In these one hundred sentences there are all sound combinations and the recording lasts half an hour. The advancement is evident, as it greatly facilitates anyone to have a synthetic voice adapted to their voice. “In fact, if we record more sentences we get better quality, but we can’t ask for more effort than that,” says Hernaez.
It has other limitations. For example, he is not able to express emotions: “Recording a corpus with emotions can be achieved, but in this project the sentences are neutral and we do not analyze the text to look for emotions. However, it can be put in the text, but we don’t.”
But the advantages are obvious: the synthesizer does not take memory, they have implemented it easily in Android, it works in real time on mobile... All this allows anyone to use it in their day to day. And that was the initial goal.
In fact, Hernaez has recognized that there are currently systems that offer higher quality, especially based on neural networks: “The current synthesis technology is very good. I would teach you some phrases and you would not be able to distinguish whether it is synthetic or natural. But we couldn’t get into Android or use it in real time.”
From laboratory to user
And that's the indentation: on a daily basis people who need a synthetic voice to communicate have to use the systems that are and are very limited. Thus, in many cases, women must use the human voice; or speakers of minority languages, the hegemonic language; or children, that of Siri. Hobe's goal has been to reduce the distance between the user's voice and that offered by the synthesizer.
It has made the developed system as comfortable and simple as possible for the user. The operation is as follows: “The user first records those 100 sentences, in Basque or Spanish, and an application is automatically created with its synthetic voice. You will then receive it by email and just click to download it to your Android mobile. Voice is recorded as a system voice, so you can use it not only in our communication app, but also in other applications such as reading books in many e-readers or in Adobe. And they can communicate in real time.”
For their part, people with very limited mobility use tablet and lever or iris reader. In this case they integrate it in Windows.
Users include people with amyotrophic lateral sclerosis. In principle, the project aims to help anyone who has lost their voice, but when the loss is sudden (for example, due to a stroke), it is difficult to get their synthetic voice. For their part, people with amyotrophic lateral sclerosis progressively lose their ability to move. Therefore, since they receive the diagnosis they have time to perform the recording and create their own synthetic voice.

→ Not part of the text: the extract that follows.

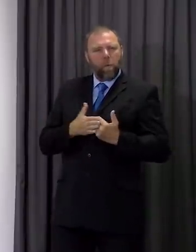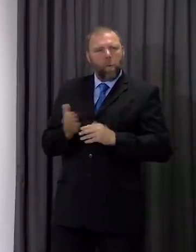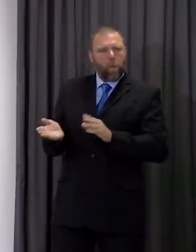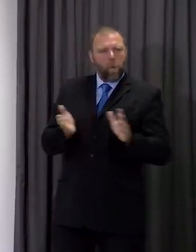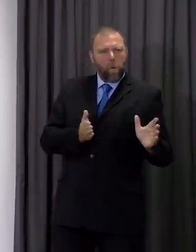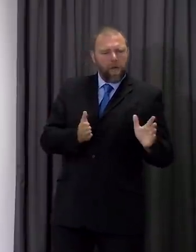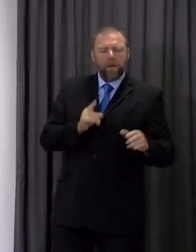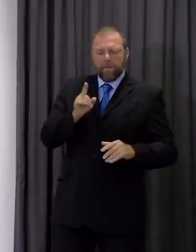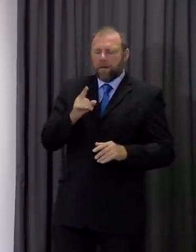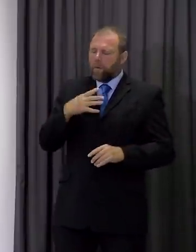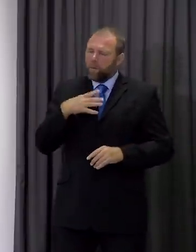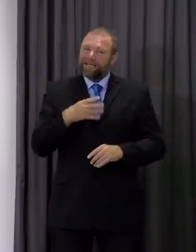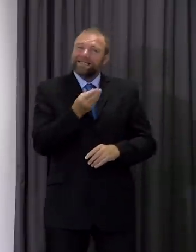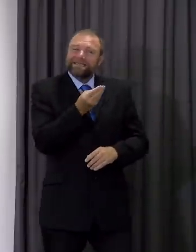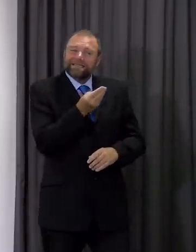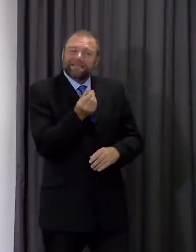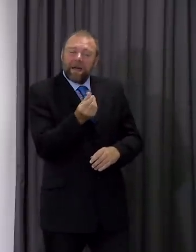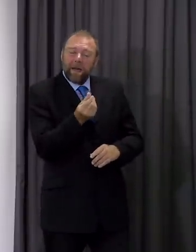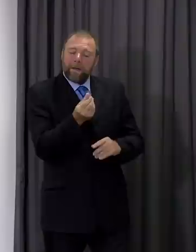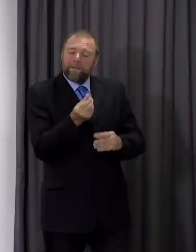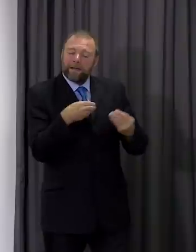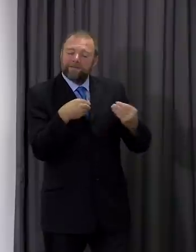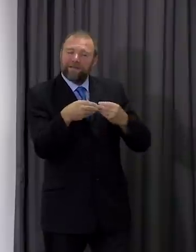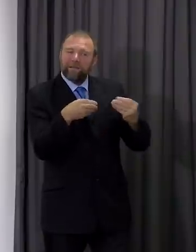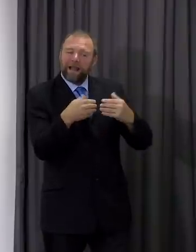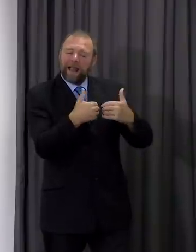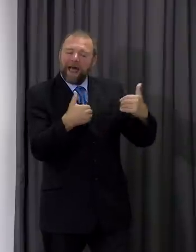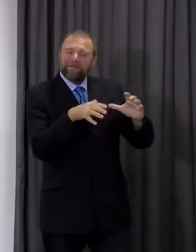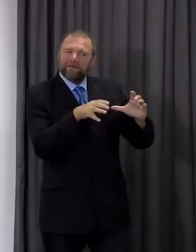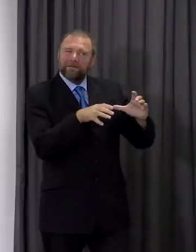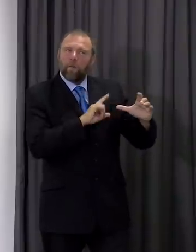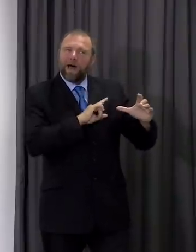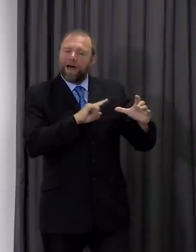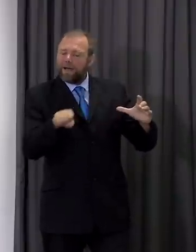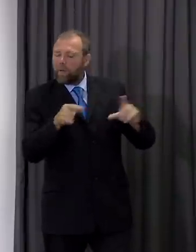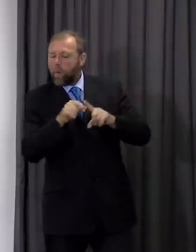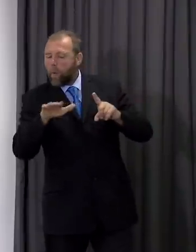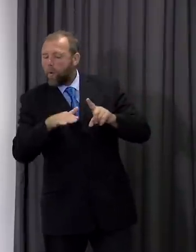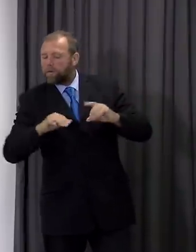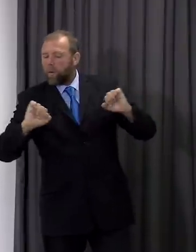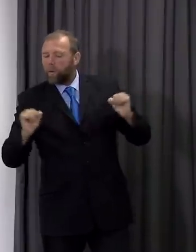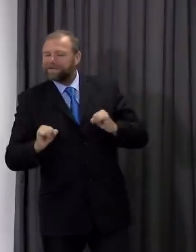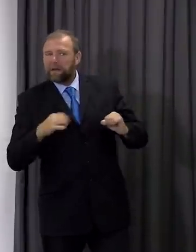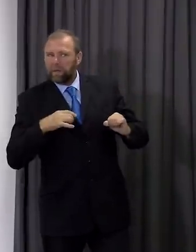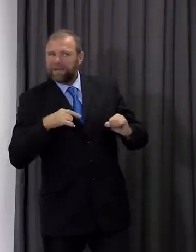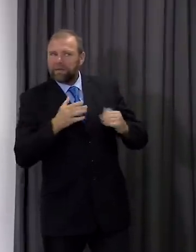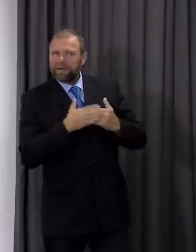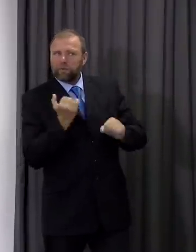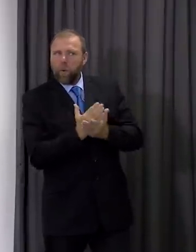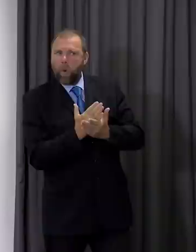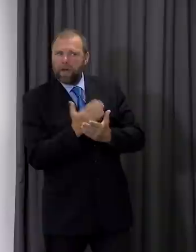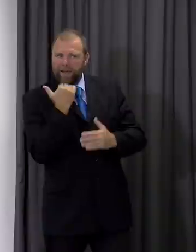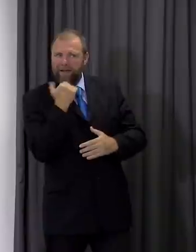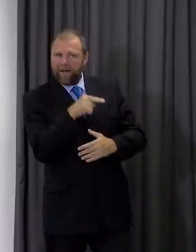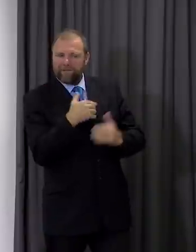of that capacity protected for the autumn and the winter, and you'll know we're investing in more staff to make sure we can turn around more tests within the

In the last three or four years, together with Biocruces, they have worked with patients who had to undergo laryngectomy. “The laryngectomized can speak with the esophageal voice, but with this collaboration the doctors informed the patients to make the recording before the intervention. So then they had the application, because in the first few weeks they can’t talk,” explains Hernaez. He says that this collaboration has given a great boost to the project.
Now they continue to work to improve quality (they have a new algorithm) and to shorten the path that is made from the laboratory to the user. An effort is also being made to make the child's voice available, even in other languages, such as Catalan. Final objective: that all people who need it have the possibility to communicate through the synthetic voice in the most personalized, natural and simple way possible.